Decrease in the size of gradient in gradient descent Gradient descent reduces the value of the objective function in each iteration. This is repeated until convergence happens.
The question is if the norm of gradient has to decrease as well in every iteration of gradient descent?

Edit: How about when the objective is a convex function?

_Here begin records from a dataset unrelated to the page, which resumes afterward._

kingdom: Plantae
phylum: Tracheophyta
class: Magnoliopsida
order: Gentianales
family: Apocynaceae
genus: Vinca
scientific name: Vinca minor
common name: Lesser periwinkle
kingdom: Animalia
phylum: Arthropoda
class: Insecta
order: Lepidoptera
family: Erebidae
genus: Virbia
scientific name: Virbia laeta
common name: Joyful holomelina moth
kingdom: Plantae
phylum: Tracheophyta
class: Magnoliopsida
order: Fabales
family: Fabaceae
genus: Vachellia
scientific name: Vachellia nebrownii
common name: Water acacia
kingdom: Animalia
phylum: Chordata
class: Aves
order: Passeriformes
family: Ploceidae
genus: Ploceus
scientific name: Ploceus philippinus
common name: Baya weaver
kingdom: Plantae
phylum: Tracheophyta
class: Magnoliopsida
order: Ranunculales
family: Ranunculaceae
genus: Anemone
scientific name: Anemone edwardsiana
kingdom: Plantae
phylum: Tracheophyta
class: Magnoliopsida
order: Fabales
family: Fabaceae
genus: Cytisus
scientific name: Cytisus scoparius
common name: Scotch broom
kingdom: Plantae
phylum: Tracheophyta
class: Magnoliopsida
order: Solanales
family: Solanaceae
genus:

 A: Suppose we have the following objective function
$$f (x) := \frac{1}{2} x^T Q x - r^T x$$
where $Q \in \mathbb R^{n \times n}$ is symmetric and positive definite and $r \in \mathbb R^n$. From the symmetry of $Q$, we conclude that its eigenvalues are real. From the positive definiteness of $Q$, we conclude that its eigenvalues are positive and that $f$ is a convex function.
Taking the gradient of $f$,
$$\nabla f (x) = Q x - r$$
The gradient vanishes at $\bar{x} := Q^{-1} r$, which is the unique solution to the linear system $Q x = r$.
Doing gradient descent,
$$\begin{array}{rl} x_{k+1} &= x_k - \alpha \nabla f (x_k)\\\\ &= x_k - \alpha Q x_k + \alpha r\\\\ &= (I_n - \alpha Q) x_k + \alpha r\end{array}$$
Hence,
$$x_k = \bar{x} + (I_n - \alpha Q)^k (x_0 - \bar{x})$$
Convergence to $\bar{x}$ happens when
$$|1 - \alpha \lambda_i (Q)| < 1$$
for all $i \in \{1,2,\dots,n\}$, i.e., when
$$0 < \alpha < \frac{2}{\lambda_{\max} (Q)} =: \alpha_{\max}$$
Evaluating the gradient,
$$\begin{array}{rl} \nabla f (x_{k+1}) &= Q x_{k+1} - r\\\\ &= Q (I_n - \alpha Q) x_k + \alpha Q r - r\\\\ &= (I_n - \alpha Q) (Q x_k - r)\\\\ &= (I_n - \alpha Q) \nabla f (x_k)\end{array}$$
Thus,
$$\|\nabla f (x_{k+1})\|_2 \leq \|I_n - \alpha Q\|_2 \|\nabla f (x_k)\|_2$$
If $0 < \alpha < \alpha_{\max}$, then $|1 - \alpha \lambda_i (Q)| < 1$ and $\|I_n - \alpha Q\|_2 < 1$. Thus, if we have convergence, then the $2$-norm of the gradient contracts with each iteration
$$\|\nabla f (x_{k+1})\|_2 < \|\nabla f (x_k)\|_2$$
A: No. Take for example $f(x)=\sqrt{|x|}$. While $f(x)$ decreases monotonically at each step under the assumption that steps are small enough (or if you apply backstepping to enforce monotonicity), the gradient $(2 \, \mathrm{sign}(x) \, f(x))^{-1}$ gets larger in modulus as the current iterate $x$ approaches the solution $x=0$.
If you don't like the kink in 0 in this example, another simple one where the gradient does not decrease monotonically is $1-\cos(x)$ for $x\in (-\pi, \pi)$ (which is $C^\infty$).